◆ Action item ◆
From the line that contains "[(C_S_AXIS_TDEST_WIDTH == 0" to the end of the entries, write out every line exactly, including both ends, and nothing more.

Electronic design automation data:
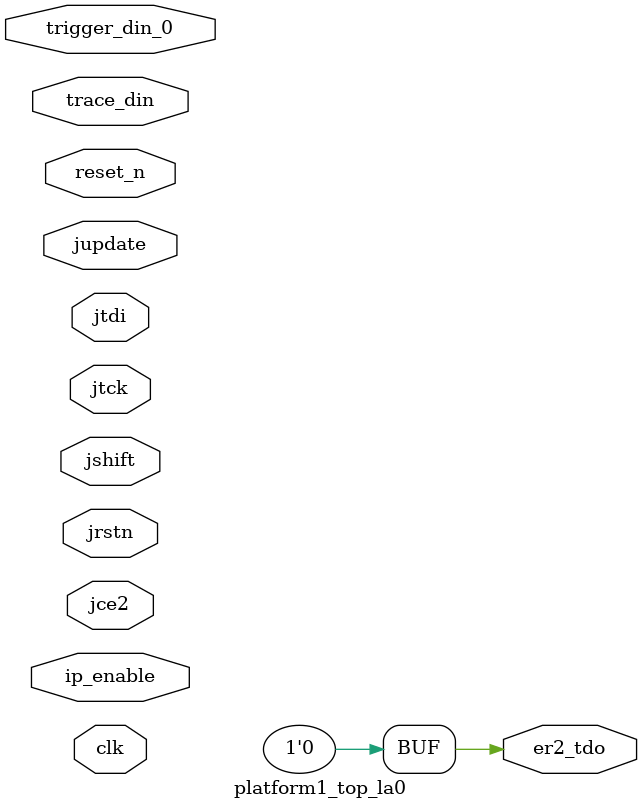
<source format=v>

/* WARNING - Changes to this file should be performed by re-running IPexpress
or modifying the .LPC file and regenerating the core.  Other changes may lead
to inconsistent simulation and/or implemenation results */

module platform1_top_la0 (
    clk,
    reset_n,
    jtck,
    jrstn,
    jce2,
    jtdi,
    er2_tdo,
    jshift,
    jupdate,
    trigger_din_0,
    trace_din,
    ip_enable
);

// PARAMETERS DEFINED BY USER
localparam NUM_TRACE_SIGNALS   = 6;
localparam NUM_TRIGGER_SIGNALS = 1;
localparam INCLUDE_TRIG_DATA   = 0;
localparam NUM_TU_BITS_0       = 1;

input  clk;
input  reset_n;
input  jtck;
input  jrstn;
input  jce2;
input  jtdi;
output er2_tdo;
input  jshift;
input  jupdate;
input  [NUM_TU_BITS_0 -1:0] trigger_din_0;
input  [NUM_TRACE_SIGNALS + (NUM_TRIGGER_SIGNALS * INCLUDE_TRIG_DATA) -1:0] trace_din;
input  ip_enable;

assign er2_tdo = 1'b0;

endmodule

</source>
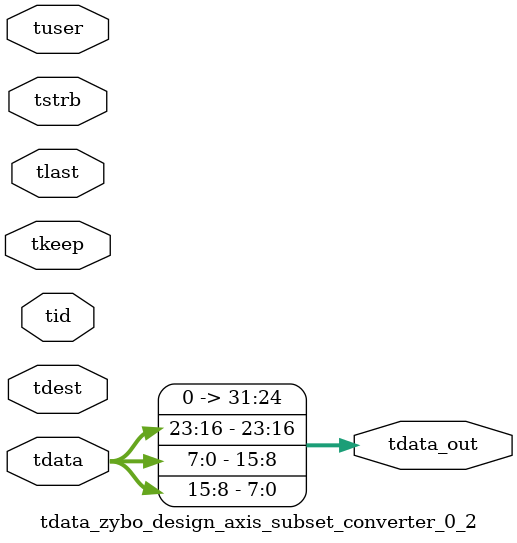
<source format=v>


`timescale 1ps/1ps

module tdata_zybo_design_axis_subset_converter_0_2 #
(
parameter C_S_AXIS_TDATA_WIDTH = 32,
parameter C_S_AXIS_TUSER_WIDTH = 0,
parameter C_S_AXIS_TID_WIDTH   = 0,
parameter C_S_AXIS_TDEST_WIDTH = 0,
parameter C_M_AXIS_TDATA_WIDTH = 32
)
(
input  [(C_S_AXIS_TDATA_WIDTH == 0 ? 1 : C_S_AXIS_TDATA_WIDTH)-1:0     ] tdata,
input  [(C_S_AXIS_TUSER_WIDTH == 0 ? 1 : C_S_AXIS_TUSER_WIDTH)-1:0     ] tuser,
input  [(C_S_AXIS_TID_WIDTH   == 0 ? 1 : C_S_AXIS_TID_WIDTH)-1:0       ] tid,
input  [(C_S_AXIS_TDEST_WIDTH == 0 ? 1 : C_S_AXIS_TDEST_WIDTH)-1:0     ] tdest,
input  [(C_S_AXIS_TDATA_WIDTH/8)-1:0 ] tkeep,
input  [(C_S_AXIS_TDATA_WIDTH/8)-1:0 ] tstrb,
input                                                                    tlast,
output [C_M_AXIS_TDATA_WIDTH-1:0] tdata_out
);

assign tdata_out = {tdata[23:16],tdata[7:0],tdata[15:8]};

endmodule


</source>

◆ Finished task ◆
input  [(C_S_AXIS_TDEST_WIDTH == 0 ? 1 : C_S_AXIS_TDEST_WIDTH)-1:0     ] tdest,
input  [(C_S_AXIS_TDATA_WIDTH/8)-1:0 ] tkeep,
input  [(C_S_AXIS_TDATA_WIDTH/8)-1:0 ] tstrb,
input                                                                    tlast,
output [C_M_AXIS_TDATA_WIDTH-1:0] tdata_out
);

assign tdata_out = {tdata[23:16],tdata[7:0],tdata[15:8]};

endmodule


</source>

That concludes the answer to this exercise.